_EXERCISE_. Copy every line of the material that contains the word "masyarakat".

_DATASET RECORDS_.
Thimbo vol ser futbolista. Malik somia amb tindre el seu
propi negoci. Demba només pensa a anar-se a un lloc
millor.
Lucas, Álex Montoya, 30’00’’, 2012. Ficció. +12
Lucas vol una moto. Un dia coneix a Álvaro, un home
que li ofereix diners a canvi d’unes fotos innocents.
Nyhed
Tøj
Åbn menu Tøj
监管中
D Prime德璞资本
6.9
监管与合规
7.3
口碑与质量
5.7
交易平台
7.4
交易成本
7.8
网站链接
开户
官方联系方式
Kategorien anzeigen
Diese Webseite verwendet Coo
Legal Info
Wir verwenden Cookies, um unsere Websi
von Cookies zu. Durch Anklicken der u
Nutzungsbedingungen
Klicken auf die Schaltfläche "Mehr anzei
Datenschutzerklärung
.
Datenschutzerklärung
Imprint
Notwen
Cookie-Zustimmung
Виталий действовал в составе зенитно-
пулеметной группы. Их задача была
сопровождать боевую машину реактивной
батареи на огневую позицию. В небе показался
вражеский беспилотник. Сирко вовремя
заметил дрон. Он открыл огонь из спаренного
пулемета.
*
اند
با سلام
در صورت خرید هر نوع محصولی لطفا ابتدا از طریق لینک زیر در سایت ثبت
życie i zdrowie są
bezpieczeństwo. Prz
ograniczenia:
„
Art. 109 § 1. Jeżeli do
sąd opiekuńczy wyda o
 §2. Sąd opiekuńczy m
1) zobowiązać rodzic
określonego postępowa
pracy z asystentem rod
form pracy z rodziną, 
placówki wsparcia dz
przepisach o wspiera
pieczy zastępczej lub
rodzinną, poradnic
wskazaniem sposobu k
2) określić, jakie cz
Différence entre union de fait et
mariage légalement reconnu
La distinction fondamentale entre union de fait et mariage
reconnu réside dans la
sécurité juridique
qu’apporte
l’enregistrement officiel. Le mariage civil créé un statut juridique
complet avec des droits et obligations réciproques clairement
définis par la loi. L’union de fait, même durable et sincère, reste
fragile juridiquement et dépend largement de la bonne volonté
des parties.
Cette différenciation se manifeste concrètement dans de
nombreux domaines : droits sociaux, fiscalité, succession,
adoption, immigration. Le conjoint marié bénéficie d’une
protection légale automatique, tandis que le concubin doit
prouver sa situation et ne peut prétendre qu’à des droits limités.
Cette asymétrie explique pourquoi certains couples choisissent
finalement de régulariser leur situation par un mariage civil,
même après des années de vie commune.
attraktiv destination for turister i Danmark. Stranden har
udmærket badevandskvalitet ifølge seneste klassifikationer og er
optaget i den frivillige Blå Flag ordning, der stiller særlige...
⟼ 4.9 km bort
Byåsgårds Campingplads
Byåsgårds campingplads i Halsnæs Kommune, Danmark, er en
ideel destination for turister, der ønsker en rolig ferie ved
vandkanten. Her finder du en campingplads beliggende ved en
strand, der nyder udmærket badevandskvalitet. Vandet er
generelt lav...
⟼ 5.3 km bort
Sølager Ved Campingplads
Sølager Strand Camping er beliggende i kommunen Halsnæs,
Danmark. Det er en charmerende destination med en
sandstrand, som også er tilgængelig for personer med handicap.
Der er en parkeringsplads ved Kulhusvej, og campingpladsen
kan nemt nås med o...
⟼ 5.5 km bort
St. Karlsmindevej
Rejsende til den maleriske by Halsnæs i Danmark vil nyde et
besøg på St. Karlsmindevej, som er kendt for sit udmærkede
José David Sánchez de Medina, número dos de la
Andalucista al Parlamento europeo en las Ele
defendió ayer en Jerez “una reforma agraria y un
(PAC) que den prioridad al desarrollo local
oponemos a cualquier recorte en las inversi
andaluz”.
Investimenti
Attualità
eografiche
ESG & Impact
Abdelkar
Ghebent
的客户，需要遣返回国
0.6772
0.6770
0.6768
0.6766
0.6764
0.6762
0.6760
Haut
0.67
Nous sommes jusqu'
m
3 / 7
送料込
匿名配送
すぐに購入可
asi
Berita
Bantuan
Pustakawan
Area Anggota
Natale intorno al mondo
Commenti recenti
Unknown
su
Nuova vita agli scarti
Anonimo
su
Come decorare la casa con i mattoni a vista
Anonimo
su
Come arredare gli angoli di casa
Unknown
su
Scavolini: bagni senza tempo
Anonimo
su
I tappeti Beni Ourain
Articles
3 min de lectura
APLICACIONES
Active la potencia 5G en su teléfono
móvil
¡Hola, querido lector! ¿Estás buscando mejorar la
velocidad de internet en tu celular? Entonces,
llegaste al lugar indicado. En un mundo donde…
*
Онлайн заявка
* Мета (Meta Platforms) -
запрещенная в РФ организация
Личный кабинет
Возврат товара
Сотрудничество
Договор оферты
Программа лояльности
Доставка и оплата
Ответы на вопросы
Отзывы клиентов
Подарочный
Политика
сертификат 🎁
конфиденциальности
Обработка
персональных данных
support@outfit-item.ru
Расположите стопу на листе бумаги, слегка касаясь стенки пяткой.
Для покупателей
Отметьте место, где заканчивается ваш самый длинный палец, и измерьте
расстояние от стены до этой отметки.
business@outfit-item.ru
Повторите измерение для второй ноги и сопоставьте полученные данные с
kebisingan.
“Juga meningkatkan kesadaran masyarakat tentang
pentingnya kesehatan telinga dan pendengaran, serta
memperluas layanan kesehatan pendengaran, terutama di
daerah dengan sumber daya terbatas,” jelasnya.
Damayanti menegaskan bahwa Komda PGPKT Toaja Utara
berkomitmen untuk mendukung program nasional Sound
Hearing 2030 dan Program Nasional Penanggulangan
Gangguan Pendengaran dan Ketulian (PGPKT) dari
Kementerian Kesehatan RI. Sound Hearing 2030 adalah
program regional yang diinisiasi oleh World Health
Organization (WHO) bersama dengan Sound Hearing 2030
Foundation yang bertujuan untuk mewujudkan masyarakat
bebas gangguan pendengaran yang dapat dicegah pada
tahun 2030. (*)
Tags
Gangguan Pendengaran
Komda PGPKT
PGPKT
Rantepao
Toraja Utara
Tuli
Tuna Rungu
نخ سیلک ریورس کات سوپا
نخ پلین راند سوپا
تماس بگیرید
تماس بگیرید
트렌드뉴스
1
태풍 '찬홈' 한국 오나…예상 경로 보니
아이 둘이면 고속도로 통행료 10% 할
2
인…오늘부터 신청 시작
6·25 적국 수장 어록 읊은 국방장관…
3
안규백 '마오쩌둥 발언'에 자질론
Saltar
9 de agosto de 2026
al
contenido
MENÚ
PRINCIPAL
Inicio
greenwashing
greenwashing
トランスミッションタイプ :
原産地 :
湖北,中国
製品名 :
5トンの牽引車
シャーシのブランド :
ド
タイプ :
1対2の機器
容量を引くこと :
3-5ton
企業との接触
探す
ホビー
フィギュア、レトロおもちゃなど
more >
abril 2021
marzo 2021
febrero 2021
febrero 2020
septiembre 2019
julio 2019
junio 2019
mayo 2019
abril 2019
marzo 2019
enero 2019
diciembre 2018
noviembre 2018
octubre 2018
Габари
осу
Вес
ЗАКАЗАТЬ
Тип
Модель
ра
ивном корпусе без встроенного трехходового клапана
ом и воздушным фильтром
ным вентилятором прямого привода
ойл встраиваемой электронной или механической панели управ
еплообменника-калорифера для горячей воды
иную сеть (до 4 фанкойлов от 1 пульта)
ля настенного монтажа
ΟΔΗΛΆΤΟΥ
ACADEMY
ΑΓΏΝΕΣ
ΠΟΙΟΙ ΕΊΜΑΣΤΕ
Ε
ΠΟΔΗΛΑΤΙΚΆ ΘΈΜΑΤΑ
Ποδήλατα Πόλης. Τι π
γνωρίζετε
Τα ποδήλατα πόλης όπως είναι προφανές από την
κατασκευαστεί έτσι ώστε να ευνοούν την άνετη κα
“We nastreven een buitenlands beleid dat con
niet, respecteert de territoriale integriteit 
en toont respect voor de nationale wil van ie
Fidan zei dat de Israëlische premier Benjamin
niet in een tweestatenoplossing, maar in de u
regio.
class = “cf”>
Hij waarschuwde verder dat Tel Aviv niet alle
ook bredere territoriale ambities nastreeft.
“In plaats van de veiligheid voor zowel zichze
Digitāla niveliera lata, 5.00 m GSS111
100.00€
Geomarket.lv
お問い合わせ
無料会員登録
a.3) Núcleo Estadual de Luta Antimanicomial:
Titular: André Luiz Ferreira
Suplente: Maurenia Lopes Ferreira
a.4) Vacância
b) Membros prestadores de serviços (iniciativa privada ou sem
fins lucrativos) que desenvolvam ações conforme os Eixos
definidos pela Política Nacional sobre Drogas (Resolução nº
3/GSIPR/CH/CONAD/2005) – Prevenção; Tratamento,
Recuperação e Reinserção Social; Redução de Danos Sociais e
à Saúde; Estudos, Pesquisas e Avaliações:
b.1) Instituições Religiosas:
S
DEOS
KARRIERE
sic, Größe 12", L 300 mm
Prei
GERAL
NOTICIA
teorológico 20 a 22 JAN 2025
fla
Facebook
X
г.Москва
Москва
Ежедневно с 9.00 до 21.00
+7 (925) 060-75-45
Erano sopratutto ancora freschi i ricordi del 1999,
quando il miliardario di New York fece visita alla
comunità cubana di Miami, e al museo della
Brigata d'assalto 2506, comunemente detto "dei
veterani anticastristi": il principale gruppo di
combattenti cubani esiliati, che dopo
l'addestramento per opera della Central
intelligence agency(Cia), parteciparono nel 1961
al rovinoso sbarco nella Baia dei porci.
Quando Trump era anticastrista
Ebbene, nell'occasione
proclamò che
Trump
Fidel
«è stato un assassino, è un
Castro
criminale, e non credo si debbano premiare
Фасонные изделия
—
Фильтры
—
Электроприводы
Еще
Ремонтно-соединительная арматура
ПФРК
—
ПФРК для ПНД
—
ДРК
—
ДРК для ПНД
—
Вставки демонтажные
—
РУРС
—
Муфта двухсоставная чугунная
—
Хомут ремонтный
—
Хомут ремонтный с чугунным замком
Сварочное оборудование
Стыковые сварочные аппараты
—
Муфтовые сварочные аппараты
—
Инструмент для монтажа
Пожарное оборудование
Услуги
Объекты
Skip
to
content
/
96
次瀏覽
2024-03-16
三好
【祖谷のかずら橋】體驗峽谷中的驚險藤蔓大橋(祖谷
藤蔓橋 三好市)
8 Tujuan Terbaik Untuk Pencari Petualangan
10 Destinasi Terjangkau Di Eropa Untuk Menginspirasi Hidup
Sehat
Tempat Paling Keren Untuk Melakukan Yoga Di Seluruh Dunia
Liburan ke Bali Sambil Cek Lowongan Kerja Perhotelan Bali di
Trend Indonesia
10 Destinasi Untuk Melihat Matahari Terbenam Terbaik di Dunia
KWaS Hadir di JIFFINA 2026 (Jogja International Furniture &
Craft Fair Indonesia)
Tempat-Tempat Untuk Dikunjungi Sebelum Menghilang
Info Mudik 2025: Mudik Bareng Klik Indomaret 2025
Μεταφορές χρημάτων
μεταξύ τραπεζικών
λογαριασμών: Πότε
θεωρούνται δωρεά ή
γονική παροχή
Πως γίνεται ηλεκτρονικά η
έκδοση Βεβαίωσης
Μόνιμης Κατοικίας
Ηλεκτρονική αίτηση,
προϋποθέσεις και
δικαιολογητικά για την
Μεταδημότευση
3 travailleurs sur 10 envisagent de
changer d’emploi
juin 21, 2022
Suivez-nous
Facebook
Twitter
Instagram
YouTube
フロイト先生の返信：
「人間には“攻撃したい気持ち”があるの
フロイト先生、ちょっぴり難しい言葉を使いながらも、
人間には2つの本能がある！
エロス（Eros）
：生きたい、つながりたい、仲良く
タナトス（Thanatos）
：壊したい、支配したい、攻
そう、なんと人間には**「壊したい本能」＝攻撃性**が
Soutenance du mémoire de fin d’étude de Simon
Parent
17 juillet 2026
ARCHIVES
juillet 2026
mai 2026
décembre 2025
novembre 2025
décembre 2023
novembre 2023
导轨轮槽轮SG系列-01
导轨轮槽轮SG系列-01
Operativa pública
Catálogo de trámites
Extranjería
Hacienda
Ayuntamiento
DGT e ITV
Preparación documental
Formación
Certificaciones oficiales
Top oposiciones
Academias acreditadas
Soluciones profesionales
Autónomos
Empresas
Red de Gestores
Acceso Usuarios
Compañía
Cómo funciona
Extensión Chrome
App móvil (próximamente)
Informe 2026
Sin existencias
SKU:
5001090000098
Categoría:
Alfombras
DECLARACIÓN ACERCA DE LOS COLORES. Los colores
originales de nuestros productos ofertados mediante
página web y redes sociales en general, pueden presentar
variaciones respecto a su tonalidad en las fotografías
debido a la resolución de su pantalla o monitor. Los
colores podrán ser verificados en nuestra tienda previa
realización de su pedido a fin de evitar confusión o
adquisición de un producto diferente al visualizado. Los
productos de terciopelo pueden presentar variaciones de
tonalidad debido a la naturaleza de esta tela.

_YOUR RESPONSE_.
“Juga meningkatkan kesadaran masyarakat tentang
Foundation yang bertujuan untuk mewujudkan masyarakat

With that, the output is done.